MATERIAL SHOWN:
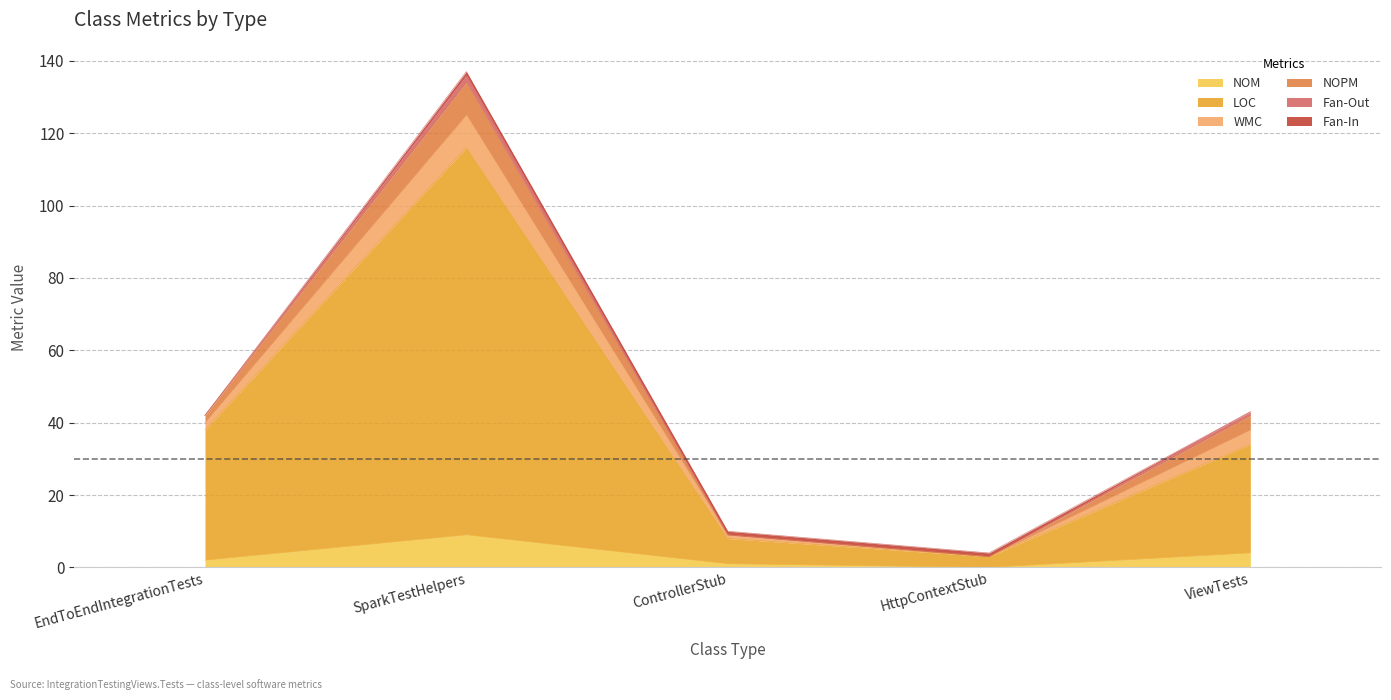

Where is the first local maximum for NOM?

SparkTestHelpers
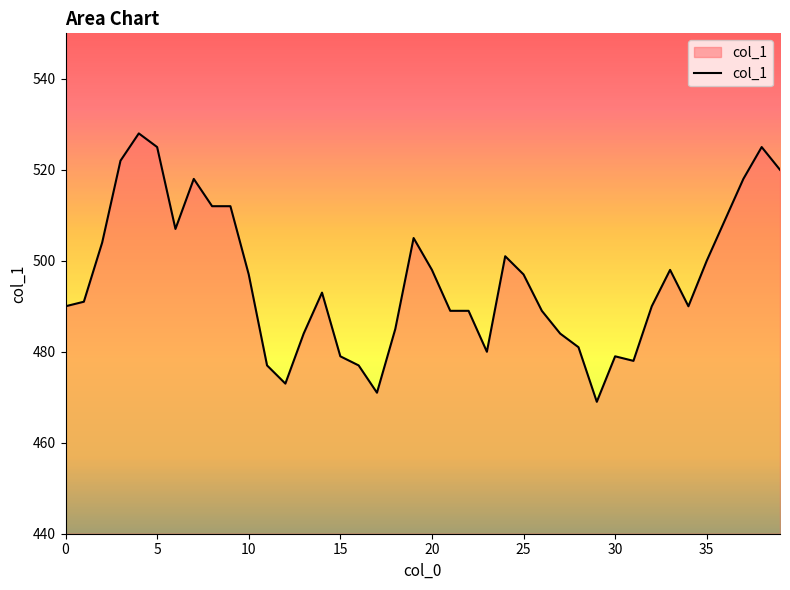

What is the maximum value shown in the chart?

528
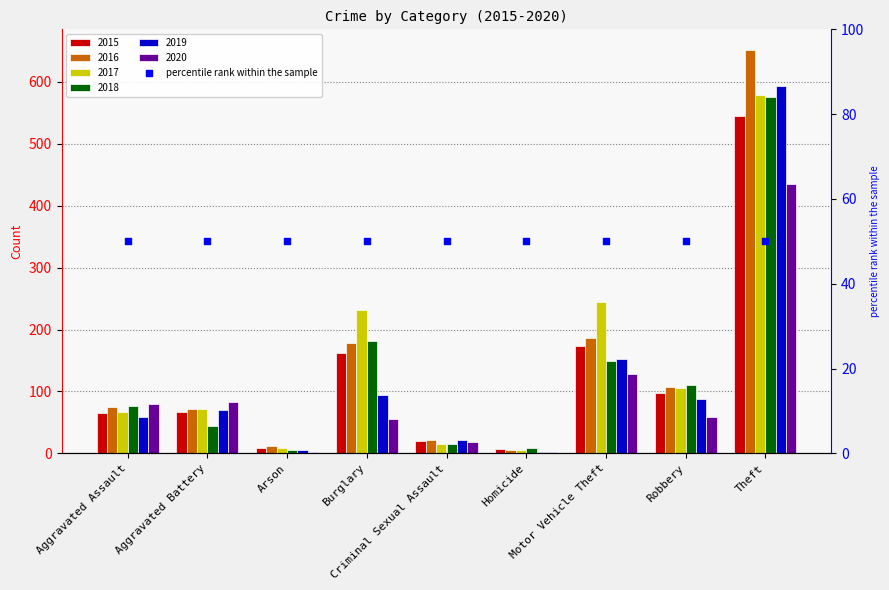

Which series has the largest total across all categories?

2017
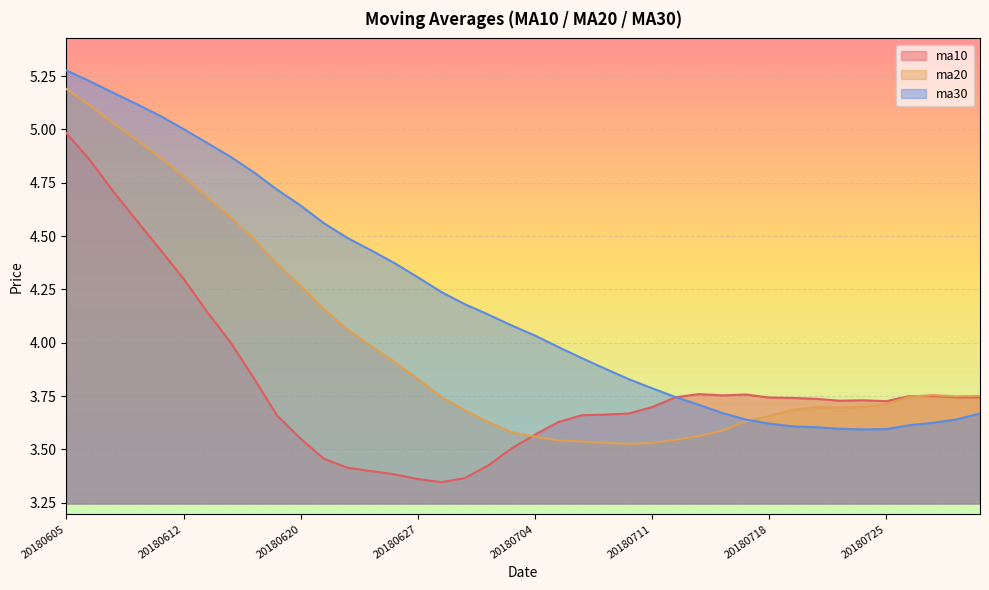

How many intersections are there between ma30 and ma20?

1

DIRECTIVE: Please retype every row above word for word, leaving out the pictures.

OUTPUT OF THE EXERCISE:
Where is the first local maximum for NOM?

SparkTestHelpers

What is the maximum value shown in the chart?

528

Which series has the largest total across all categories?

2017

How many intersections are there between ma30 and ma20?

1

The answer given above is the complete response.